With that in mind, I want to say this to all of you: don’t miss the boat! Don’t be like me; I waited until I was about 40 to make travel a significant part of my life. If you have the chance to explore new places, especially when you are young, take it. Those visits will enhance the rest of your long, long lives.

I’ve come to realize two main benefits from the trips I’ve taken. I’ve gained a tremendous amount of empathy and respect for people who are different than I am. Traveling has opened my eyes to diverse perspectives, opposing opinions, and ideas. At the same time, however, the more of the world I see, the more I realize how similar we all are.

Traveling has also caused me to appreciate our extraordinary community. I’ve told many people that I don’t travel to escape where I live, I travel because it enhances my life here.

While it’s true that SPASH has produced graduates who have played in the National Hockey League or performed in New York City’s Carnegie Hall, what makes this community special is the compassion we show one another. It’s the many little things we do for each other. For example, if I travel during the winter months, I know my neighbors, Jim and Sue Ostrowski, will plow my driveway without me asking. If you’re from this area and you don’t think that act of kindness is unusual, that’s exactly my point!

Stevens Point is a wonderful place; if you disagree with me, I challenge you to leave for a while, and then come back. And if you still think I’m wrong, then I further challenge you to make it better.

I realize, of course, it’s easy for a 73 year old woman to tell a room full of mostly young people to pack their bags for exotic, foreign adventures. It’s not always cheap; I also recognize it’s often difficult to find the time to take a meaningful trip.

But here’s the good news, and it relates to my second point: you can get many of the benefits of travel without ever leaving Portage County, so long as you never stop growing.

Here’s what I mean. Before and including today, every single one of you has probably been lectured to by older people in your lives. (Perhaps even an English teacher!) And, maybe they acted as though they had a lot of the answers.

I’m going to let you in on a secret: they didn’t. I certainly don’t.

So what’s the impact of this revelation? It means that the point of life–the point of living–is for you to ask questions. And for you to come up with the answers to those questions that work for you. Traveling certainly can prompt those questions, but so can reading, listening, talking to one another, and learning.

We’re all so interconnected now that you can follow the news from halfway around the world from your living room in the greater Junction City area.

It’s your obligation to stay informed, to challenge your own beliefs and, throughout the course of your life and at any age, to improve yourself.

For example, I’m sure some of you have heard of Betty Sweeney from Plover who, in 2011 and at age 71, held a plank position for over 36 minutes. At the time, that set a new Guinness World Record . . . maybe someone in this room will go on to break that!

While you must never stop growing, when you accomplish something, acquire a new skill, or maybe even set a Guinness World Record, you should joyfully acknowledge your achievement, just as you have today. But this is just one of many celebrations on your journey through life.

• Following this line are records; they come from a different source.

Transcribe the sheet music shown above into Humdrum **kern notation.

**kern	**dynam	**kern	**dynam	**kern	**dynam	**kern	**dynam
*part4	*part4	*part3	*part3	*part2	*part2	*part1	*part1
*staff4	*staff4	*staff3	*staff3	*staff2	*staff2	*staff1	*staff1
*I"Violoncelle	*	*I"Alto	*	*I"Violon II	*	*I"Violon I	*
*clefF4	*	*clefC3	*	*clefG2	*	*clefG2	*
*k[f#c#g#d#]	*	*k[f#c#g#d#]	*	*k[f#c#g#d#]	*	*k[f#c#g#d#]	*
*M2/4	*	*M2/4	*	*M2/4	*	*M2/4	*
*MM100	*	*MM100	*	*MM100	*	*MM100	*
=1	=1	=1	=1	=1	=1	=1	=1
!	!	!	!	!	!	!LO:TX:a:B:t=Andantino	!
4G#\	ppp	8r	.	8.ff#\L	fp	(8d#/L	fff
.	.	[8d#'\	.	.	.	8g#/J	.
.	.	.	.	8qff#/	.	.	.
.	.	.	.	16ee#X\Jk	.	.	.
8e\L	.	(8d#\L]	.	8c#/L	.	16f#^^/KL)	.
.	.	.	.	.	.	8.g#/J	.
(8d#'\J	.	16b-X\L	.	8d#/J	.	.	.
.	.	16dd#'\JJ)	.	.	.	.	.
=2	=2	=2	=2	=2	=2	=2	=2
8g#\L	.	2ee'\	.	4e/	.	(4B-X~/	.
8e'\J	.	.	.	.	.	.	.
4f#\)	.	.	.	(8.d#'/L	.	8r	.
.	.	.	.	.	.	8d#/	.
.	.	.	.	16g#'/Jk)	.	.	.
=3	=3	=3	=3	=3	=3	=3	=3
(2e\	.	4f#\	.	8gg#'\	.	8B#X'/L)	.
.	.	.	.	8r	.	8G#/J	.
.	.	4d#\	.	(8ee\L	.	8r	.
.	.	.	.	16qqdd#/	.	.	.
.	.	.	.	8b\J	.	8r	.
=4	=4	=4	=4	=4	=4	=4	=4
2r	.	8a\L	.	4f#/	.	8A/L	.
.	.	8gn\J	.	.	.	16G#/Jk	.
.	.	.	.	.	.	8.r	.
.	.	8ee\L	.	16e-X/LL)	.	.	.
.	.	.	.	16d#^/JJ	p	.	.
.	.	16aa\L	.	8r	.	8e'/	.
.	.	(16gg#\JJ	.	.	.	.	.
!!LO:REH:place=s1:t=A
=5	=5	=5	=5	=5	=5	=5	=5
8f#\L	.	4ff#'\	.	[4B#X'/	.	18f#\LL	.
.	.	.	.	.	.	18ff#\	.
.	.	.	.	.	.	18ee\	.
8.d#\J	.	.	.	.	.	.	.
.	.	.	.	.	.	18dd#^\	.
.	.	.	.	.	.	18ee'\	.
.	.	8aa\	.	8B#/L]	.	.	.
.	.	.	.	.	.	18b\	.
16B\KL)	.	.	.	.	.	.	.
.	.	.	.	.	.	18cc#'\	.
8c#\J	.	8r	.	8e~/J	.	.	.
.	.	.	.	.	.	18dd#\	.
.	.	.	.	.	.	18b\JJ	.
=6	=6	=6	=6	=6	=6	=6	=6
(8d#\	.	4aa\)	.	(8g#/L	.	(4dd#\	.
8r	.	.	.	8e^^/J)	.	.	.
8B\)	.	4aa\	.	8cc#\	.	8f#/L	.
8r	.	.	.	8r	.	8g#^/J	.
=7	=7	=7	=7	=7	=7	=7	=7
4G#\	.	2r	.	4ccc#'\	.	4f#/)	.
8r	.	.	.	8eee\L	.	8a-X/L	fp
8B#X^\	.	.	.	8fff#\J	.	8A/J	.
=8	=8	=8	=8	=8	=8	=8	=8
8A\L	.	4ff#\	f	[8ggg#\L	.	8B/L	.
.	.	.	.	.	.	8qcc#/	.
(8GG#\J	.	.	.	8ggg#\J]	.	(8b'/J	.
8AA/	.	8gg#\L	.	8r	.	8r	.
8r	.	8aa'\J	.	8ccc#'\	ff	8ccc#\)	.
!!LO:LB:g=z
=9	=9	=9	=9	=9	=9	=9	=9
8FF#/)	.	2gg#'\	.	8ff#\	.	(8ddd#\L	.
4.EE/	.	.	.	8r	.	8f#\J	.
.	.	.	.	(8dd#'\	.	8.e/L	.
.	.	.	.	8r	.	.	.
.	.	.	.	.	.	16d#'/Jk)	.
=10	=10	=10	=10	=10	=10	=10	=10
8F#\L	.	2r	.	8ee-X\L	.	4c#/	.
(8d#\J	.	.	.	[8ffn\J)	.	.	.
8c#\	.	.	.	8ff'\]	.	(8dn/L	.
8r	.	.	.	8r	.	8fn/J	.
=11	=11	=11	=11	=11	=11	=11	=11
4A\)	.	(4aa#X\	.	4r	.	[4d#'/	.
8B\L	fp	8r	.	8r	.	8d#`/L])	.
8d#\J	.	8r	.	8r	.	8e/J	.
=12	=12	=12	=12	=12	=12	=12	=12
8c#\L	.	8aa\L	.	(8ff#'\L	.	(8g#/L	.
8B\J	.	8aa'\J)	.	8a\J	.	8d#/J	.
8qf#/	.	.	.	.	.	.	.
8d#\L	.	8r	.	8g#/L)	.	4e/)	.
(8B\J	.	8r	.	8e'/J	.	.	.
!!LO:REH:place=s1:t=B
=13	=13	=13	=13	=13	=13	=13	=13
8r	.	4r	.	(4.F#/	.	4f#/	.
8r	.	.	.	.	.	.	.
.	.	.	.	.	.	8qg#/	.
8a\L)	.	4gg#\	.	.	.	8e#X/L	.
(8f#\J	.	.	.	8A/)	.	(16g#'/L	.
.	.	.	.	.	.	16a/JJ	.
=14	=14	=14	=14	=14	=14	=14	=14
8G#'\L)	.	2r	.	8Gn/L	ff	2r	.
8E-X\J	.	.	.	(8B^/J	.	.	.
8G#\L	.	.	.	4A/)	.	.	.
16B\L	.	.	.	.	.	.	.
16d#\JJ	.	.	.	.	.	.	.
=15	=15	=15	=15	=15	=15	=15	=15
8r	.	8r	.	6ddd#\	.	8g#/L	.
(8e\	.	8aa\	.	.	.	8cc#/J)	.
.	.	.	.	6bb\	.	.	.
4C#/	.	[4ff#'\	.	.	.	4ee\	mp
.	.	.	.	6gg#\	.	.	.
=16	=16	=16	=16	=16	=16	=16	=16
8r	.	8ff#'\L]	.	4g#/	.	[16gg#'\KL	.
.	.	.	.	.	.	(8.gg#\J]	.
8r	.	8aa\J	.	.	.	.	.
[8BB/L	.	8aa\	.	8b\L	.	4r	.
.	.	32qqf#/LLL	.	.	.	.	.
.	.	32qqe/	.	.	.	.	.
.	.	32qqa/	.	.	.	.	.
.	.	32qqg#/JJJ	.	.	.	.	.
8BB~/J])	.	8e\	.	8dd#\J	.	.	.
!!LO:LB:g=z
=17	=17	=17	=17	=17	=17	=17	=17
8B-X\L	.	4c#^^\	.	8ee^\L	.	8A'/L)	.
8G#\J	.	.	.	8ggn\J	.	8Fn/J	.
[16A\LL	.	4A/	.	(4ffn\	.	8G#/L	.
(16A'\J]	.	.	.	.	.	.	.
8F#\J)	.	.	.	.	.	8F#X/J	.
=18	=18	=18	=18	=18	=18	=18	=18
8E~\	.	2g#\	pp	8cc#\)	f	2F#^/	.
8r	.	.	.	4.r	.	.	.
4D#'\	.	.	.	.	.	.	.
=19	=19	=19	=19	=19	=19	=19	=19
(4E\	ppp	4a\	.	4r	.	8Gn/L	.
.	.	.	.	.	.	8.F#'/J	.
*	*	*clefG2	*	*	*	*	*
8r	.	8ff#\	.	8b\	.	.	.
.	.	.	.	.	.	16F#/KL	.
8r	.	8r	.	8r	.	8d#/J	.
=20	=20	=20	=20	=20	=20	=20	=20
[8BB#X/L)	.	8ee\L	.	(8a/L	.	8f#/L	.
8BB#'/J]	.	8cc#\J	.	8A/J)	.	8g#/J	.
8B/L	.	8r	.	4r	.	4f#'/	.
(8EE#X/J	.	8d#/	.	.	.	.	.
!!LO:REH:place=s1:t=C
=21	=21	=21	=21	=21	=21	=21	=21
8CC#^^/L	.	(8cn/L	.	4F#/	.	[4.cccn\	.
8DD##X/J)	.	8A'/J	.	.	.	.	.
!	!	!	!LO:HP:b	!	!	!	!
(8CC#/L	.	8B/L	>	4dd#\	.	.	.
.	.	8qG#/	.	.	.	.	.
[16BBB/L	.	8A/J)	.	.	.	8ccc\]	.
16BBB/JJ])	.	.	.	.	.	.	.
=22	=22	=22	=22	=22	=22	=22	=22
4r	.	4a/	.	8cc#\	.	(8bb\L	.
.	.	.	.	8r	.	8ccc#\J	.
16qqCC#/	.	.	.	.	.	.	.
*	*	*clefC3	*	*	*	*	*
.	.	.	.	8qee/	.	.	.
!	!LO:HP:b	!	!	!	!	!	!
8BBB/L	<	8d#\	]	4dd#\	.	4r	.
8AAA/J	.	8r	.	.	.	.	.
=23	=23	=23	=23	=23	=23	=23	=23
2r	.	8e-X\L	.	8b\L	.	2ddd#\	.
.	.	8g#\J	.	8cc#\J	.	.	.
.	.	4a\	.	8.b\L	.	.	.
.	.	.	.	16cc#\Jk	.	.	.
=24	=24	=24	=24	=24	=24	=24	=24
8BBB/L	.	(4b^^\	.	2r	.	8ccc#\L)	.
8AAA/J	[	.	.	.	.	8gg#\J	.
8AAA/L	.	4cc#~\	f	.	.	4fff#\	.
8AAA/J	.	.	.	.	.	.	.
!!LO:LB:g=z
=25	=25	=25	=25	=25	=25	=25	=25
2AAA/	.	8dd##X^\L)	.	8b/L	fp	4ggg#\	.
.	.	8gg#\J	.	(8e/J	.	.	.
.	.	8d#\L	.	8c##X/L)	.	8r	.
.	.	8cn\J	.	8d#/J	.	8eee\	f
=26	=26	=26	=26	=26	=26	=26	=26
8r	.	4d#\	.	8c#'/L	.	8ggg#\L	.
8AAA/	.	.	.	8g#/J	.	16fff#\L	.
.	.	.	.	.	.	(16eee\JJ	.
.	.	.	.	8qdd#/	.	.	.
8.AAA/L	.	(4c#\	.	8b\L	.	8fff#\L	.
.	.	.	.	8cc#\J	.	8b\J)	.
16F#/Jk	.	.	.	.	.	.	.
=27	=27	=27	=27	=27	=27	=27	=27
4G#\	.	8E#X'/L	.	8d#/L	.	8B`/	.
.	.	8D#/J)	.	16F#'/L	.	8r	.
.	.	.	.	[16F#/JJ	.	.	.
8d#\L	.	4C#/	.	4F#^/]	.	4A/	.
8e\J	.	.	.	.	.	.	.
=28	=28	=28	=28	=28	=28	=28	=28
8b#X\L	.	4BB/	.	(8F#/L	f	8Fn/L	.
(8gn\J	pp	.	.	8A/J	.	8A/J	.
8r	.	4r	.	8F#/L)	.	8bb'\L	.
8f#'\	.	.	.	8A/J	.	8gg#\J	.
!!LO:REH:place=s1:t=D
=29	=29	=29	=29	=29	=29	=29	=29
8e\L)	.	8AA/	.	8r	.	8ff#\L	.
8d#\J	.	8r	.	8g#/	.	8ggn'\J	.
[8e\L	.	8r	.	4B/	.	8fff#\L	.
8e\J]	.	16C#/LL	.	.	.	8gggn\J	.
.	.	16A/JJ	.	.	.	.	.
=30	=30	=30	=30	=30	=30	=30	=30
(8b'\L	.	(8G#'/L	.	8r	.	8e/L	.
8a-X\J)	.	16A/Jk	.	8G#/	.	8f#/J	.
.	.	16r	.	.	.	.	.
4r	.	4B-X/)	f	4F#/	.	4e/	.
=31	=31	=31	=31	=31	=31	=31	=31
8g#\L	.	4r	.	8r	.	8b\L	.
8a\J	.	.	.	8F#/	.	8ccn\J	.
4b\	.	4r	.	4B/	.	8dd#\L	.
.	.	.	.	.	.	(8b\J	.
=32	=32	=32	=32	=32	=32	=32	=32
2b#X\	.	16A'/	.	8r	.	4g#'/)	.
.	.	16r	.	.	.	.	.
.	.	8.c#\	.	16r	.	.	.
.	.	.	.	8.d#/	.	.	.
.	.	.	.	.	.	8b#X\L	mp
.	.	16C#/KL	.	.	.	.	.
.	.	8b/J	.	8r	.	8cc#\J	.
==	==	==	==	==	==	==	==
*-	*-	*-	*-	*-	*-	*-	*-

Today you are a work-in-progress. Regardless of our age, we’re all works-in progress. Remember that you can always become better, and rejoice when you do.

I’ll leave you with this: there is no question our national conversations have become more strained recently. So do me a favor: when you encounter someone you disagree with, be respectful. Let kindness, the sort that reverberates throughout this community, be your default.

I’m going to repeat that: let kindness be your default.

And know that we need a variety of perspectives, from across an entire spectrum of opinions, to find solutions to our problems.

As graduates of Stevens Point Area Senior High School, you are equipped with the tools to make the world better than you found it. That’s both a privilege and a responsibility; I hope you’ll work hard to apply all that you have learned.

On behalf of your teachers, your family, and your friends, thank you for your hard work. We’re all so very proud of you.

Congratulations again, and safe travels.